Liberalism was born in the shadows of feudalism, where the aristocracy was characterized by privilege and exclusive rights. The most fundamental of these was the right to land, from which aristocrats extracted rent that funded their lavish lifestyle and freed them from the necessity of labor. Accordingly, liberals and proto-liberals from Adam Smith to John Stuart Mill fought against concentrated land ownership. In the U.S., Benjamin Franklin and Thomas Paine advocated for a taxation of land values.
In fact, George wrote in Progress and Poverty that his ideas were “the carrying out in letter and spirit of the truth enunciated in the Declaration of Independence.” George argued that the rights promised by the Founders are “denied when the equal right to land—on which and by which men alone can live—is denied. Equality of political rights will not compensate for the denial of the equal right to the bounty of nature.”
His argument, then, was that classical liberalism was incomplete. It had managed to break the political power of the aristocracy by stripping them of their unique political privileges—but it had left intact the economic privileges of landlordism and monopolies which had allowed them to accumulate that power in the first place.

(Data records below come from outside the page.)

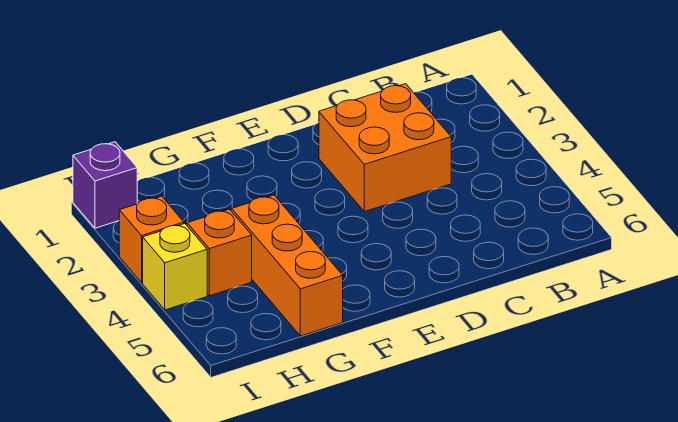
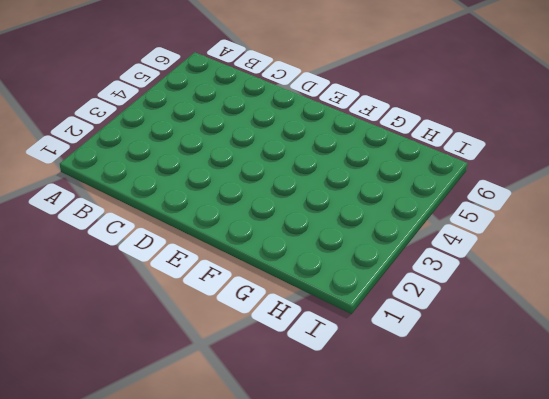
none -> orange brick C2:D3 level 1
none -> orange brick G4:G6 level 1

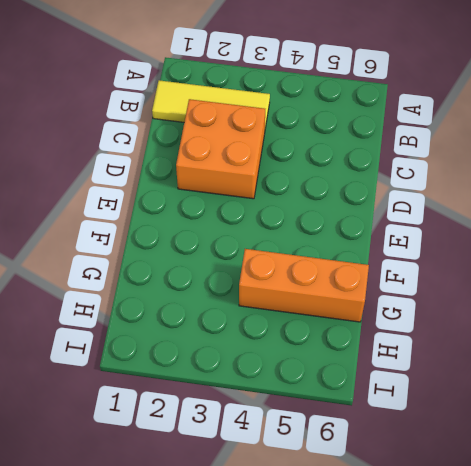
yellow tile B1:B3 level 1 -> none
none -> orange brick H4 level 1
none -> purple brick I1 level 1

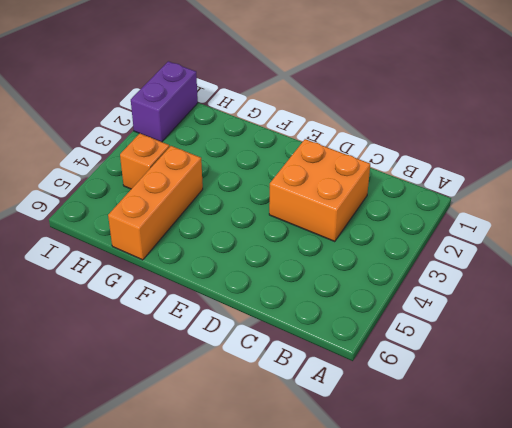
purple brick I1:I2 level 1 -> purple brick I1 level 1
none -> orange brick I3 level 1
none -> yellow brick I4 level 1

As a philosophy which provides a fresh perspective on building a free and fair society, Georgism provides solutions to the increasing economic unfairness that is beginning to chip away at the stability of Western liberal democracies. It can revitalize a liberalism that seems impotent to address the angry calumnies of populists and demagogues.
The most obvious area is taxation. Land remains one of the biggest sources of rent extraction in the modern economy. A modern LVT would replace inefficient sales, property, income, and capital gains taxes, eliminating the penalties that the state levies on people who create a successful business or build a home.
And Georgism does not stop at LVT. In order to guarantee equality of opportunity, all the various forms of monopolistic rent-seeking need to be addressed. America’s mineral and oil industries are worth hundreds of billions of dollars a year, much of which takes the form of revenue made by companies who have the right to access natural energy resources. 21st century Georgism would mean moving to a model more like Norway’s, which heavily taxes profits from the extraction of oil, while offering deductions when companies engage in technological improvements and exploration. In other areas, it would mean reducing the unfairness inherent in many intellectual property laws—for example by allowing public buyout of patents for lifesaving drugs, while appropriately compensating researchers, inventors, and companies.
The completion of the American liberal project that began at Lexington and Concord requires the abolition of privilege and the extension of opportunity to all. By proving that free markets can be reconciled with passionate egalitarianism, and efficiency with justice and solidarity, Georgism can help heal our fractured republic and appeal to both sides of the political spectrum. It provides an alternative to the scarcity mindset by unleashing the productive forces of the economy, unburdened by punitive taxation. Most importantly, it can help treat the poison of populism at its root: the feeling that America doesn’t work for the average American anymore.
As George wrote in 1879:
Liberty calls to us again…Either we must wholly accept her or she will not stay. It is not enough that men should vote; it is not enough that they should be theoretically equal before the law. They must have liberty to avail themselves of the opportunities and means of life; they must stand on equal terms with reference to the bounty of nature. Either this, or Liberty withdraws her light…Unless its foundations be laid in justice, the social structure cannot stand.
—Henry George, Progress and Poverty.
Joseph Addington is the managing editor of the Substack Progress & Poverty and president of Young Georgists of America.